Dr. Morimoto’s pain clinic ドクター森本の痛みクリニック

04 頭痛2

慢性頭痛は脳以外に原因

頭痛があると不安になる。特に慢性的な頭痛に悩んでおられる方は、「脳腫瘍ができているかもしれない」「脳出血じゃないだろうか?」「頭痛のためにボケてしまうんじゃないか」などと、妄想を働かせてしまう。「こんなに頭痛が続くのは、きっと悪い病気なんだ」と思い込んでしまう。
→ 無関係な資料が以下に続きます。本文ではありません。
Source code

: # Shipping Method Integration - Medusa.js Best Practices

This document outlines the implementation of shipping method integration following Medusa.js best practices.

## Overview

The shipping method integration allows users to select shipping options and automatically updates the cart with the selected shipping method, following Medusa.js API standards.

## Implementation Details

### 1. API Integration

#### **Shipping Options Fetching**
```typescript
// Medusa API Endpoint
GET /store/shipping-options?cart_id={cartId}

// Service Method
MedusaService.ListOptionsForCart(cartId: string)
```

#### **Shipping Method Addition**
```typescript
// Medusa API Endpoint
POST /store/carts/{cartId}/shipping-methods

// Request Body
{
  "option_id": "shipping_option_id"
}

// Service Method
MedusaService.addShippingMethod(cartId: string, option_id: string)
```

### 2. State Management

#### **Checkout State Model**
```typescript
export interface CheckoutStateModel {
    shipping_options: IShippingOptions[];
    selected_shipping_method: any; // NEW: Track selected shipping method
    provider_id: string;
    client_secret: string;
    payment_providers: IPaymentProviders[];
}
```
しかし、慢性的に続く頭痛の多くは、脳そのものの障害によって起こるものではなく、生命を脅かす危険性はほとんどない。また、頭痛が痴ほうの原因となることもない。だから、過剰な不安を抱くことは禁物である。過剰な不安は、頭痛を実際よりもひどいものにしてしまう。
不安からの解放のためには、自分を苦しめている頭痛がどのタイプの頭痛であるのかを認識することが重要である。そのためには痛みの性質、部位、時間経過、痛みが起こるときの状況、随伴症状などを分析することが糸口となる。例えば、性質別には、?「頭を締めつけられるような痛み」であれば緊張型頭痛、?「ズキズキとする拍動性の痛み」は片頭痛、?「眼球をえぐられるような」痛みは群発頭痛、?頭をバットで殴られたように「ガーンとした」頭痛が突然起こった場合はくも膜下出血などの脳の血管障害―といった具合である。
一般的に、頭痛は慢性の機能性頭痛と突然起こる症候性頭痛に大きく分けられる。機能性頭痛(一次性頭痛、非器質性頭痛とも呼ぶ)とは、頭痛以外には他の症状を伴わない(めまいや吐き気といった不定症状を伴うことはまれではないが)もので、すべての頭痛の90%以上を占める。この機能性頭痛には緊張型頭痛、片頭痛、群発頭痛、などが含まれるが、これらはいずれも脳自体の障害に起因するものではない。生命に危険をおよぼすことはほとんどないが、かなり強い頭痛が繰り返して起こるために日常生活に支障を来す。一方、症候性頭痛(二次性頭痛、器質性頭痛)とは、脳の障害などによって頭痛を生じる。したがって、頭痛はその症状のひとつであって、その他にも意識障害、麻痺、発熱などの症状を伴う。これはくも膜下出血、慢性硬性下血腫、脳硬塞などが含まれるが、この場合の頭痛は警報の役目を果たしていることから、即座に医師を受診すべきである。